Depois do mar de clareza que fora minha última epifania, levantei enérgico e ansioso para chegar no banco, “hoje as coisas vão começar a mudar”, pensava decidido. Cheguei na sala do gerente, Téo, cheio de questionamentos e demandas envolvendo direitos humanos, rotinas de trabalho e relações pessoais. Me sentia tão bem em defender minha classe, pessoas como eu, pessoas insatisfeitas e incompletas, que precisavam de muito pouco a mais do que recebiam para serem minimamente felizes no banco. Ele ouviu tudo, mas seu único questionamento era o porque de eu ainda estar ali. Lembro bem de suas palavras, “não gostou? Então pode ir pegando suas coisas.”

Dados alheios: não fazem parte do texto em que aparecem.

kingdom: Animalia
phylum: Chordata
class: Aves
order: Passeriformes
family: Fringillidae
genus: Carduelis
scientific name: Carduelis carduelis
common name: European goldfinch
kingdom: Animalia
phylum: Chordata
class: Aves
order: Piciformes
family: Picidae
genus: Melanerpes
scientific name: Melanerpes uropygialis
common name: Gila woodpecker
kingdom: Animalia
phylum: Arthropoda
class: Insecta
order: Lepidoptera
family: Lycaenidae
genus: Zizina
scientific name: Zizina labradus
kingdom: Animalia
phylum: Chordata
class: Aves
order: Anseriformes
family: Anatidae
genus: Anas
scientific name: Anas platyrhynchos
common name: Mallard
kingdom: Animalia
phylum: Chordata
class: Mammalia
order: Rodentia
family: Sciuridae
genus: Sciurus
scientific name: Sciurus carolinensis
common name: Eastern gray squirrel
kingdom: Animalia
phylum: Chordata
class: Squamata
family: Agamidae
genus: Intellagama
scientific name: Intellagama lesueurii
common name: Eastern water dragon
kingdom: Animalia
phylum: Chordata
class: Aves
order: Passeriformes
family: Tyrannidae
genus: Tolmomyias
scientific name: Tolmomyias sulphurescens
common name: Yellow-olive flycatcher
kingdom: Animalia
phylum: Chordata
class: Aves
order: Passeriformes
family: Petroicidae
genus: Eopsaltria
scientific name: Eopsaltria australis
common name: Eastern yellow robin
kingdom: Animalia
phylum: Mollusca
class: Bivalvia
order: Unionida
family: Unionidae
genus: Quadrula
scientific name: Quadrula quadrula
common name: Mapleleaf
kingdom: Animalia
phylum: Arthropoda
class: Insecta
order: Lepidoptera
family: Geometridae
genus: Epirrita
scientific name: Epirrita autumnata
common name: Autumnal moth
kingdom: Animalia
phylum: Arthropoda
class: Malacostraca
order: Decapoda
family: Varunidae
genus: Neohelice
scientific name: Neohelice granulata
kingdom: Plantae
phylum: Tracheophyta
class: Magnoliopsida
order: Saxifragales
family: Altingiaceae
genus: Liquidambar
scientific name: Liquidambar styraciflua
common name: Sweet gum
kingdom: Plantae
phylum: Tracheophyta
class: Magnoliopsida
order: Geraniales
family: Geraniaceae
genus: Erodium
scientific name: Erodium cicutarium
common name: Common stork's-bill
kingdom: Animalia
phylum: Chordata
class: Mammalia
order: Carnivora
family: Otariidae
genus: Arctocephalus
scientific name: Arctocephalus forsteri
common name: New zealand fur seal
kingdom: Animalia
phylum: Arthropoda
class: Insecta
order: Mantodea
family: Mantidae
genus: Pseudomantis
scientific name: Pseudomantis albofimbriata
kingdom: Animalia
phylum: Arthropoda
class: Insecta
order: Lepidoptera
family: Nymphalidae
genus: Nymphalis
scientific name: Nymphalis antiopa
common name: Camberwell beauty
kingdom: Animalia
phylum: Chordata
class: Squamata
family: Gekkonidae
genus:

Mal tinha dinheiro para pagar o aluguel daquele mês. Demitido no momento menos favorável possível, eu segurava meu humilde guarda-chuva debaixo de um tufão. Yana, mulher maravilhosamente positiva, sentava a duas mesas de distância e era #tudopramim naquele banco. Foi só eu sair da empresa e ter um dia à toa para ver no Instagram uma foto dela com Téo em algum restaurante chique. Minha lady é Murphy.
Já despejado, o antigo ás da matemática agora vendia paçoca no trânsito para não morrer de fome. Aturava desaforos constantes de homens grandes e mimados, grossos como meu antigo gerente, até o dia em que aquilo tudo passou dos limites. Fiz como no banco, escolhi um cliente igualmente grande, mimado e dei-lhe um discurso sobre direitos humanos, desigualdade nas capitais e sobre o conceito de felicidade. Tive que ouvir do mesmo cara que ali não tinha lugar para jumento como eu, além de clichês do tipo “não quer brincar, não desce pro play”. Aquilo me devastou, fui embora caminhando cabisbaixo em direção ao antigo lar na esperança de ver uma notícia boa na caixa do correio.
Ao menos o porteiro ficou feliz em me ver, chegando lá o cabra já veio sorridente com uma pancada de cartas para me entregar. Eu que nunca fui de receber muita correspondência já fiquei coelho. Quando abri a primeira carta entendi tudo, eram todas lamentações pela morte dos meus pais, como se não bastasse o tamanho do furacão. O sentimento de solidão foi crescendo desregrado, nunca mais feijão de mãe, nunca mais charuto com pai, nunca mais brainstorm com Yana. Foquei em ler as cartas para não dar brecha para lágrimas. A única carta diferente era uma carta oficial, que dizia sobre a herança que eles haviam deixado. Mais cabeças de gado do que eu conseguiria contar a olho e uma grande fazenda na terra onde nasci.
Talvez vivamos apenas para compreender as verdades que já passaram, enquanto construimos a nossa para o deleite da próxima geração. Sinto falta de vocês. Mãe, pai, Yana. Meu maior aprendizado nessa vida foi sobre reconhecer as verdades alheias antes de sair em busca de si. Conto minha história ao menos uma vez por mês aos viajantes e vizinhos, sentado em uma cadeira que sempre critiquei por rangir, na tal fazenda que já foi de meus pais. Hoje sei da grandeza no rangido.
Que as próximas gerações passem mais tempo sendo verdadeiramente felizes do que procurando suas verdades.